Researchers have created and programmed robots the size of a single molecule that can move independently across a nano-scale track, an advancement that could someday lead to molecular robots that can fix cells or assemble nanotechnology products.
The project was led by Milan N. Stojanovic, faculty member in the division of experimental therapeutics at Columbia University, who partnered with Erik Winfree, associate professor of computer science at California Institute of Technology, Hao Yan, professor of chemistry and biochemistry at Arizona State University and an expert in DNA nanotechnology and others.
The word ‘robot’ makes most people think of solid machines that use computer circuitry to perform defined jobs, such as vacuuming a carpet or welding together automobiles.
In recent years, scientists have worked to create robots that could also reliably perform useful tasks, but at a molecular level. This is, needless to say, not a simple endeavour, and it involves reprogramming DNA molecules to perform in specific ways.
“Can you instruct a biomolecule to move and function in a certain way? Researchers at the interface of computer science, chemistry, biology and engineering are attempting to do just that,” says Mitra Basu, programme director at National Science Foundation (NSF) responsible for the agency’s support to this research.
Recent molecular robotics work has produced so-called DNA walkers, or strings of reprogrammed DNA with ‘legs’ that enabled them to briefly walk.

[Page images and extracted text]
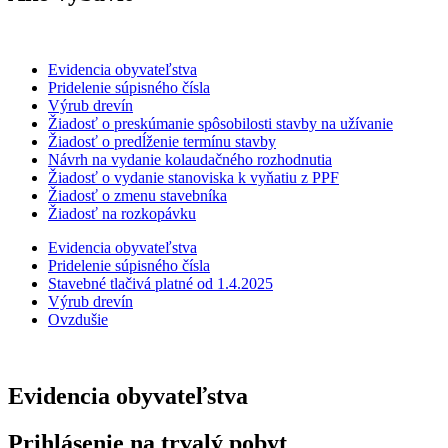
Evidencia obyvateľstva
Pridelenie súpisného čísla
Výrub drevín
Žiadosť o preskúmanie spôsobilosti stavby na užívanie
Žiadosť o predĺženie termínu stavby
Návrh na vydanie kolaudačného rozhodnutia
Žiadosť o vydanie stanoviska k vyňatiu z PPF
Žiadosť o zmenu stavebníka
Žiadosť na rozkopávku
Evidencia obyvateľstva
Pridelenie súpisného čísla
Stavebné tlačivá platné od 1.4.2025
Výrub drevín
Ovzdušie
Evidencia obyvateľstva
Prihlásenie na trvalý pobyt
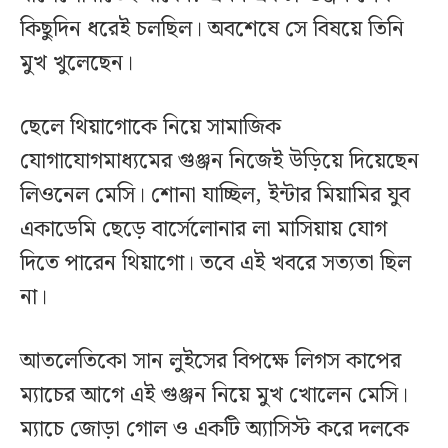
কিছুদিন ধরেই চলছিল। অবশেষে সে বিষয়ে তিনি
মুখ খুলেছেন।
ছেলে থিয়াগোকে নিয়ে সামাজিক
যোগাযোগমাধ্যমের গুঞ্জন নিজেই উড়িয়ে দিয়েছেন
লিওনেল মেসি। শোনা যাচ্ছিল, ইন্টার মিয়ামির যুব
একাডেমি ছেড়ে বার্সেলোনার লা মাসিয়ায় যোগ
দিতে পারেন থিয়াগো। তবে এই খবরে সত্যতা ছিল
না।
আতলেতিকো সান লুইসের বিপক্ষে লিগস কাপের
ম্যাচের আগে এই গুঞ্জন নিয়ে মুখ খোলেন মেসি।
ম্যাচে জোড়া গোল ও একটি অ্যাসিস্ট করে দলকে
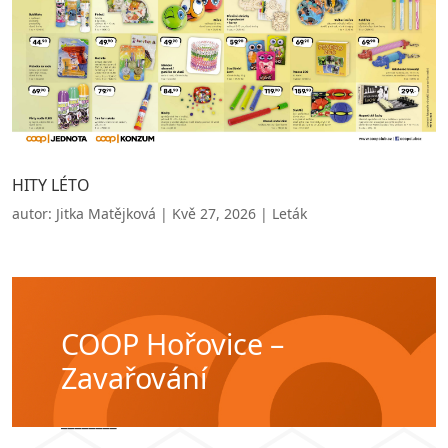
HITY LÉTO
autor:
Jitka Matějková
|
Kvě 27, 2026
|
Leták
COOP Hořovice –
Zavařování
________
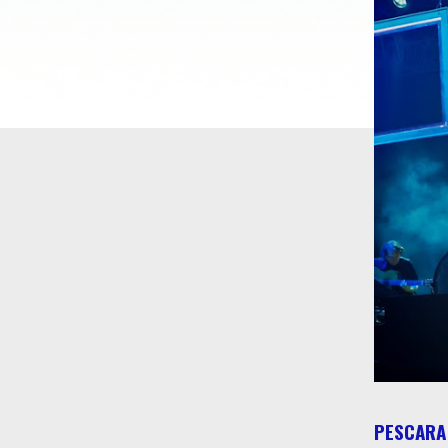
PESCARA 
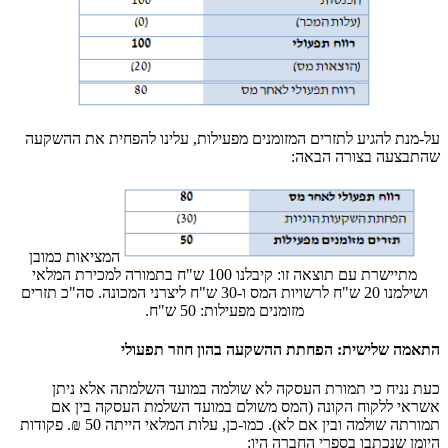
על-מנת להגיע לתזרים המזומנים מפעילות, עלינו להפחית את ההשקעה
שהתבצעה בצורה הבאה:
המציאות כמובן
מתיישרת עם תוצאה זו: קיבלנו 100 ש"ח בתמורה למכירת המלאי
ושילמנו 20 ש"ח לרשויות המס ו-30 ש"ח ליצרני המכונה. סה"כ תזרים
מזומנים מפעילות: 50 ש"ח.
התאמה שלישית: הפחתת ההשקעה בהון חוזר תפעולי
כעת נניח כי תמורת העסקה לא שולמה במועד השלמתה אלא ניתן
אשראי ללקוח הקונה (המס משולם במועד השלמת העסקה בין אם
תמורתה שולמה ובין אם לא). כמו-כן, עלות המלאי הייתה 50 ₪. פקודות
היומן שנכתבו בספרי החברה היו:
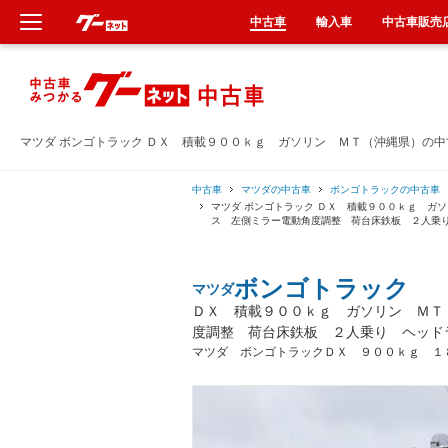
中古車
輸入車
中古車販売
新車
中古車
マツダ ボンゴトラック ＤＸ 積載９００ｋｇ ガソリン ＭＴ（沖縄県）の
輸入車
中古車
マツダの中古車
ボンゴトラックの中古車
マツダ ボンゴトラック ＤＸ 積載９００ｋｇ ガ
ス 左側ミラー電動角度調整 荷台床鉄板 ２人乗
クルマ買取
ボンゴトラック
マツダ
カーリース
ＤＸ 積載９００ｋｇ ガソリン ＭＴ
度調整 荷台床鉄板 ２人乗り ヘッド
タイヤ交換
マツダ ボンゴトラックＤＸ ９００ｋｇ １
整備工場
車検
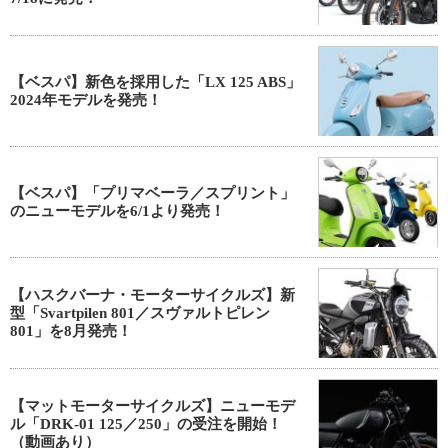
【ベスパ】新色を採用した「LX 125 ABS」
2024年モデルを発売！
【ベスパ】「プリマベーラ／スプリント」
のニューモデルを6/1より発売！
【ハスクバーナ・モーターサイクルズ】新
型「Svartpilen 801／スヴァルトピレン
801」を8月発売！
【マットモーターサイクルズ】ニューモデ
ル「DRK-01 125／250」の受注を開始！
（動画あり）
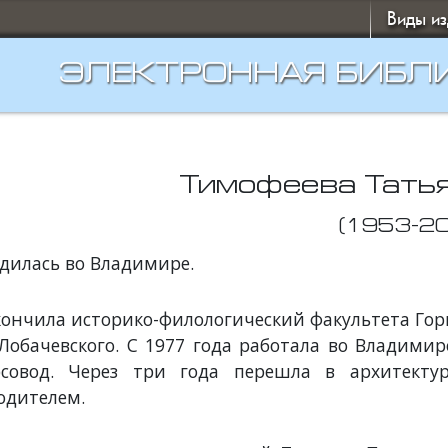
Виды и
ЭЛЕКТРОННАЯ БИБЛ
Тимофеева Тать
(1953-2
дилась во Владимире.
ончила историко-филологический факультета Гор
 Лобачевского. С 1977 года работала во Владимир
урсовод. Через три года перешла в архитекту
одителем.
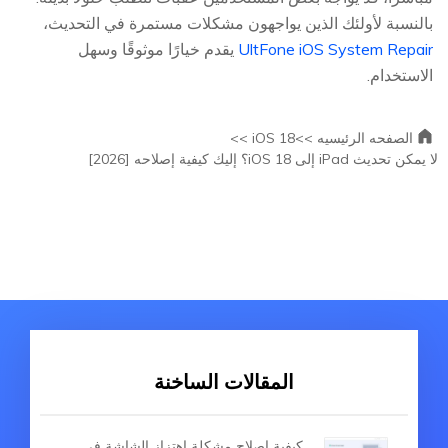
بالنسبة لأولئك الذين يواجهون مشكلات مستمرة في التحديث،
UltFone iOS System Repair
يقدم خيارًا موثوقًا وسهل
الاستخدام.
الصفحه الرئيسيه >>
iOS 18 >>
لا يمكن تحديث iPad إلى iOS 18؟ إليك كيفية إصلاحه [2026]
المقالات الساخنة
كيفية إصلاح مشكلة اهتزاز الشاشة في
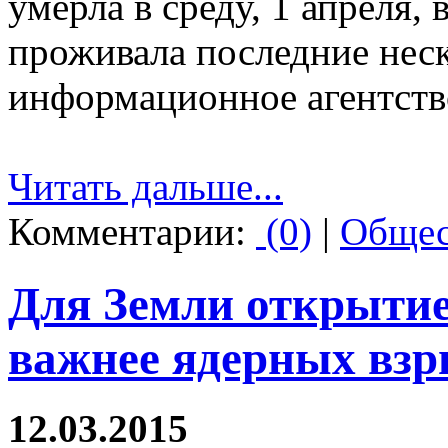
умерла в среду, 1 апреля, 
проживала последние неск
информационное агентств
Читать дальше...
Комментарии:
(0)
|
Общес
Для Земли открыти
важнее ядерных вз
12.03.2015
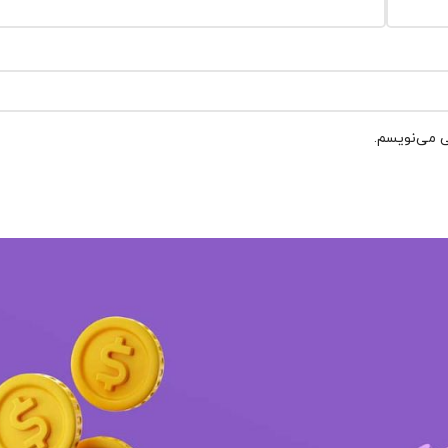
ی می‌نویسم.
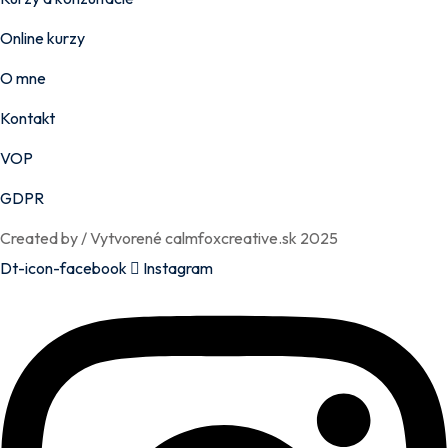
Online kurzy
O mne
Kontakt
VOP
GDPR
Created by / Vytvorené calmfoxcreative.sk 2025
Dt-icon-facebook
Instagram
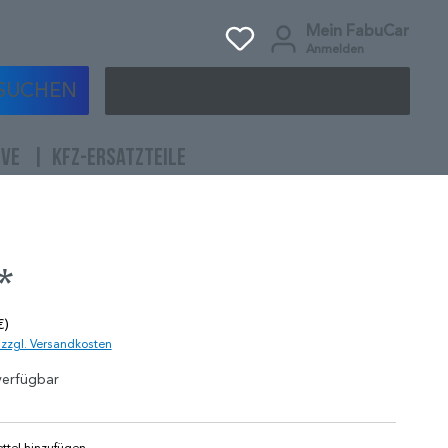
Mein FabuCar
Anmelden
SUCHEN
IVE
KFZ-ERSATZTEILE
*
€)
. zzgl. Versandkosten
verfügbar
tel hinzufügen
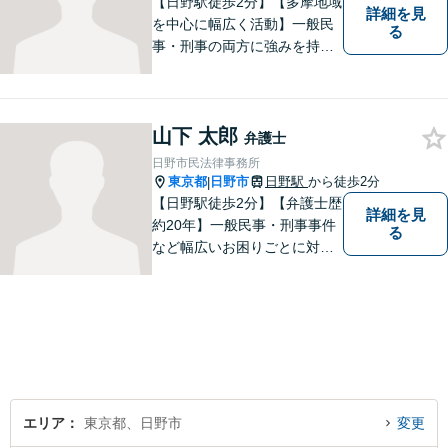
【日野駅徒歩2分】【多摩地域
詳細を見
を中心に幅広く活動】一般民
る
事・刑事の両方に強みを持つ
弁護士。依頼者様1人1人に寄
り添って、最適な道へと導き
ます。法律問題は身近なもの
山下 太郎
です。まずはお気軽にご相談
弁護士
ください。【子連れ相談OK】
日野市民法律事務所
東京都
日野市
日野駅
から徒歩2分
|
【日野駅徒歩2分】【弁護士歴
詳細を見
約20年】一般民事・刑事事件
る
など幅広いお困りごとに対応
可能。建築紛争や原発事故な
どの複雑な問題にも積極的に
取り組んでおります。一つひ
とつの問題に真剣に向き合
い、最善の解決を目指しま
す。
エリア
東京都、日野市
変更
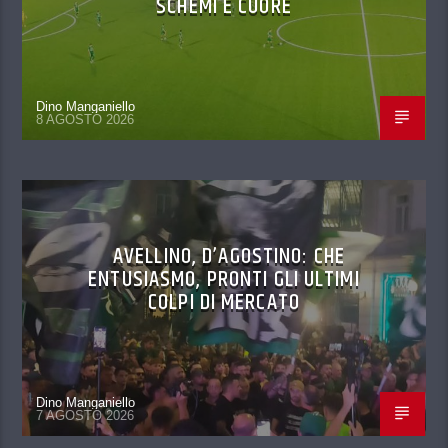
SCHEMI E CUORE
Dino Manganiello
8 AGOSTO 2026
AVELLINO, D’AGOSTINO: CHE
ENTUSIASMO, PRONTI GLI ULTIMI
COLPI DI MERCATO
Dino Manganiello
7 AGOSTO 2026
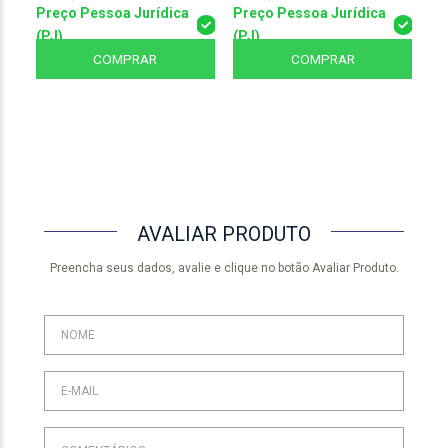
Preço Pessoa Jurídica
Preço Pessoa Jurídica
Pr
(PJ)
(PJ)
(P
COMPRAR
COMPRAR
AVALIAR PRODUTO
Preencha seus dados, avalie e clique no botão Avaliar Produto.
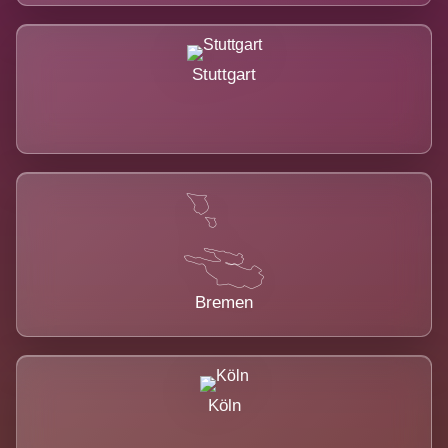
Stuttgart
Bremen
Köln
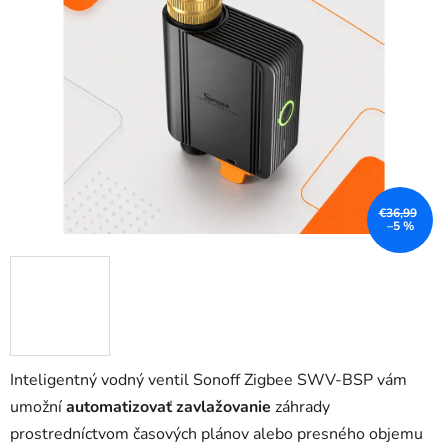
5
hviezdičiek.
€36,99
–5 %
Inteligentný vodný ventil Sonoff Zigbee SWV-BSP vám
umožní
automatizovať zavlažovanie
záhrady
prostredníctvom časových plánov alebo presného objemu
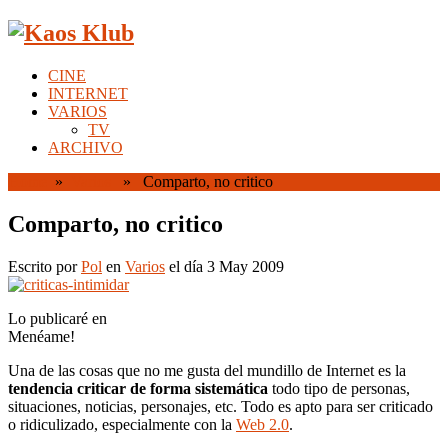
CINE
INTERNET
VARIOS
TV
ARCHIVO
Home
»
Varios
» Comparto, no critico
Comparto, no critico
Escrito por
Pol
en
Varios
el día 3 May 2009
Lo publicaré en
Menéame!
Una de las cosas que no me gusta del mundillo de Internet es la
tendencia criticar de forma sistemática
todo tipo de personas,
situaciones, noticias, personajes, etc. Todo es apto para ser criticado
o ridiculizado, especialmente con la
Web 2.0
.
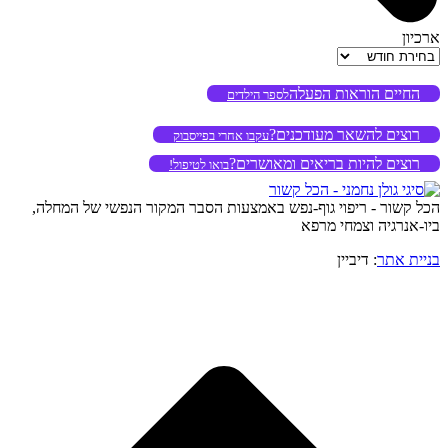
ארכיון
ארכיון
החיים הוראות הפעלה
לספר הילדים
רוצים להשאר מעודכנים?
עקבו אחרי בפייסבוק
רוצים להיות בריאים ומאושרים?
בואו לטיפול!
הכל קשור - ריפוי גוף-נפש באמצעות הסבר המקור הנפשי של המחלה,
ביו-אנרגיה וצמחי מרפא
בניית אתר
: דיביין
o
to
op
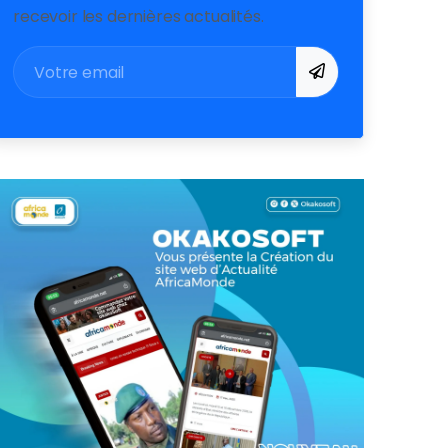
recevoir les dernières actualités.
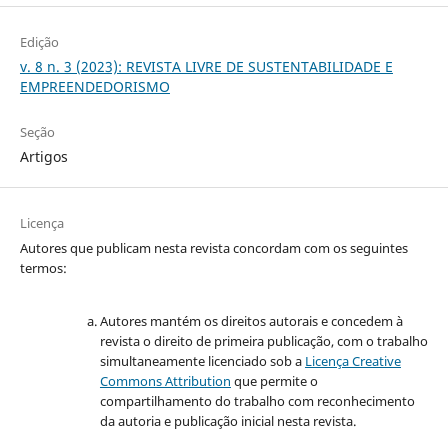
Edição
v. 8 n. 3 (2023): REVISTA LIVRE DE SUSTENTABILIDADE E
EMPREENDEDORISMO
Seção
Artigos
Licença
Autores que publicam nesta revista concordam com os seguintes
termos:
Autores mantém os direitos autorais e concedem à
revista o direito de primeira publicação, com o trabalho
simultaneamente licenciado sob a
Licença Creative
Commons Attribution
que permite o
compartilhamento do trabalho com reconhecimento
da autoria e publicação inicial nesta revista.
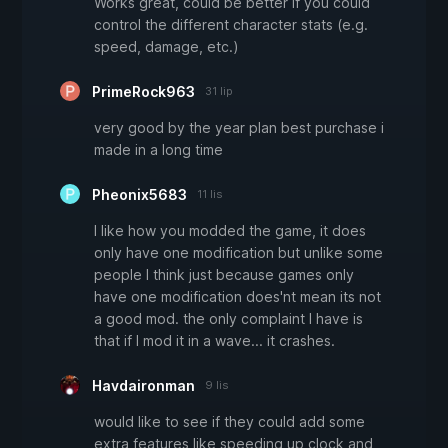
Works great, could be better if you could
control the different character stats (e.g.
speed, damage, etc.)
PrimeRock963
31 lip
very good by the year plan best purchase i
made in a long time
Pheonix5683
11 lis
I like how you modded the game, it does
only have one modification but unlike some
people I think just because games only
have one modification does'nt mean its not
a good mod. the only complaint I have is
that if I mod it in a wave... it crashes.
Havdaironman
9 lis
would like to see if they could add some
extra features like speeding up clock and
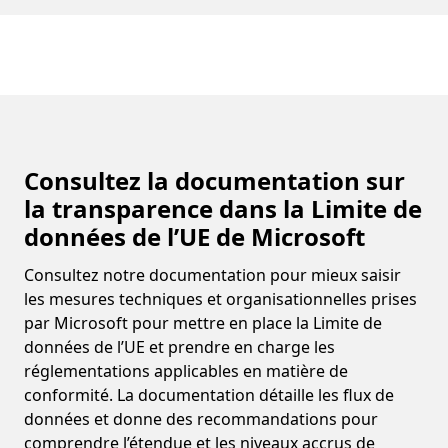
Consultez la documentation sur
la transparence dans la Limite de
données de l’UE de Microsoft
Consultez notre documentation pour mieux saisir
les mesures techniques et organisationnelles prises
par Microsoft pour mettre en place la Limite de
données de l’UE et prendre en charge les
réglementations applicables en matière de
conformité. La documentation détaille les flux de
données et donne des recommandations pour
comprendre l’étendue et les niveaux accrus de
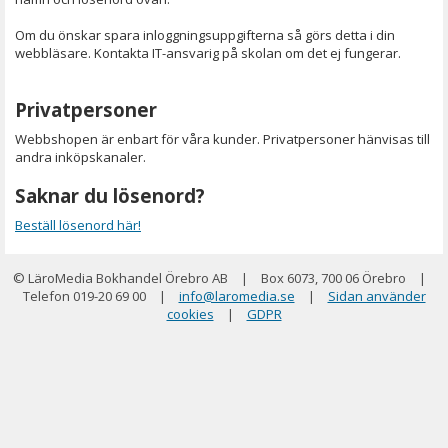
Om du önskar spara inloggningsuppgifterna så görs detta i din
webbläsare. Kontakta IT-ansvarig på skolan om det ej fungerar.
Privatpersoner
Webbshopen är enbart för våra kunder. Privatpersoner hänvisas till
andra inköpskanaler.
Saknar du lösenord?
Beställ lösenord här!
© LäroMedia Bokhandel Örebro AB
|
Box 6073, 700 06 Örebro
|
Telefon 019-20 69 00
|
info@laromedia.se
|
Sidan använder
cookies
|
GDPR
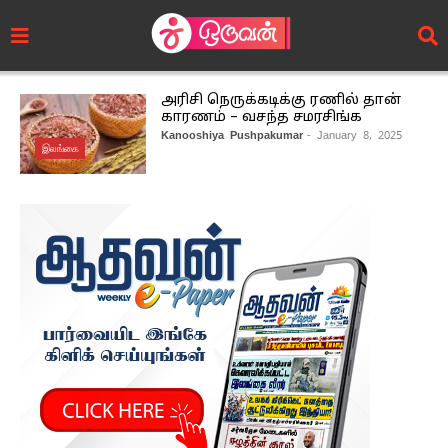
அரிசி நெருக்கடிக்கு ரணில் தான்
காரணம் – வசந்த சமரசிங்க
Kanooshiya Pushpakumar
- January 8, 2025
இலங்கை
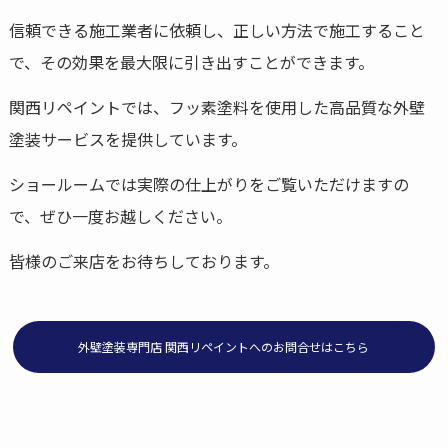
信頼できる施工業者に依頼し、正しい方法で施工すること
で、その効果を最大限に引き出すことができます。
関西リペイントでは、フッ素塗料を使用した高品質な外壁
塗装サービスを提供しています。
ショールームでは実際の仕上がりをご覧いただけますの
で、ぜひ一度お越しください。
皆様のご来店をお待ちしております。
外壁塗装専門店 関西リペイントへのお問合せはこちら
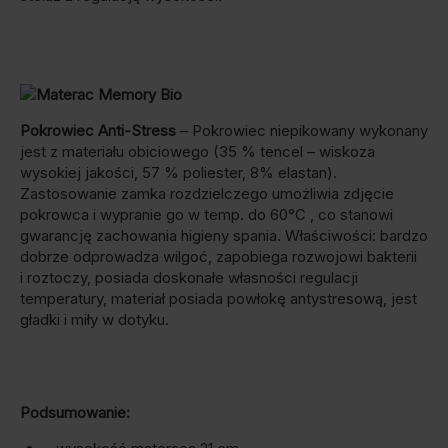
Pokrowiec Anti-Stress
– Pokrowiec niepikowany wykonany
jest z materiału obiciowego (35 % tencel – wiskoza
wysokiej jakości, 57 % poliester, 8% elastan).
Zastosowanie zamka rozdzielczego umożliwia zdjęcie
pokrowca i wypranie go w temp. do 60°C , co stanowi
gwarancję zachowania higieny spania. Właściwości: bardzo
dobrze odprowadza wilgoć, zapobiega rozwojowi bakterii
i roztoczy, posiada doskonałe własności regulacji
temperatury, materiał posiada powłokę antystresową, jest
gładki i miły w dotyku.
Podsumowanie:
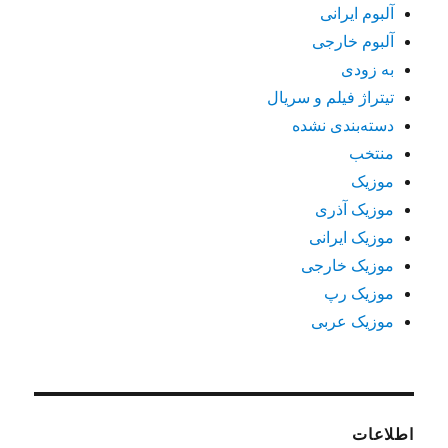
آلبوم ایرانی
آلبوم خارجی
به زودی
تیتراژ فیلم و سریال
دسته‌بندی نشده
منتخب
موزیک
موزیک آذری
موزیک ایرانی
موزیک خارجی
موزیک رپ
موزیک عربی
اطلاعات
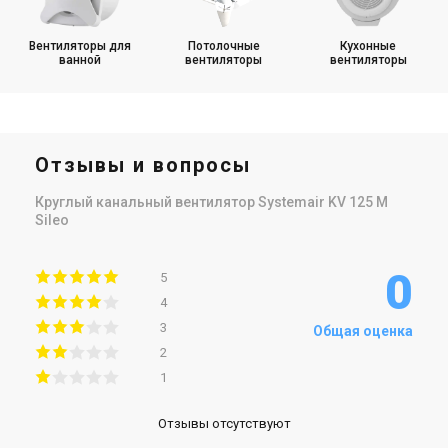
Вентиляторы для
Потолочные
Кухонные
ванной
вентиляторы
вентиляторы
Отзывы и вопросы
Круглый канальный вентилятор Systemair KV 125 M
Sileo
0
5
4
3
Общая оценка
2
1
Отзывы отсутствуют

YOUR TASK
Write the next part of the article on molecular robots, picking up after its last sentence about DNA walkers.

EXERCISE RESULT
Now this research team has shown these molecular robotic spiders can in fact move autonomously through a specially-created, two-dimensional landscape.
The spiders acted in rudimentary robotic ways, showing they are capable of starting motion, walking for awhile, turning and stopping.
Besides being incredibly small, about four nanometres in diameter, the walkers also move slowly, covering 100 nanometres in times ranging 30 minutes to a full hour by taking approximately 100 steps.
A nanometre is a billionth of a metre.
This is a significant improvement over previous DNA walkers that were capable of only about three steps, said a Columbia University release.
While the field of molecular robotics is still emerging, it is possible that these tiny creations may someday have important medical applications.
“This work one day may lead to effective control of chronic diseases such as diabetes or cancer,” Basu says.
These findings were outlined in the Thursday edition of Nature.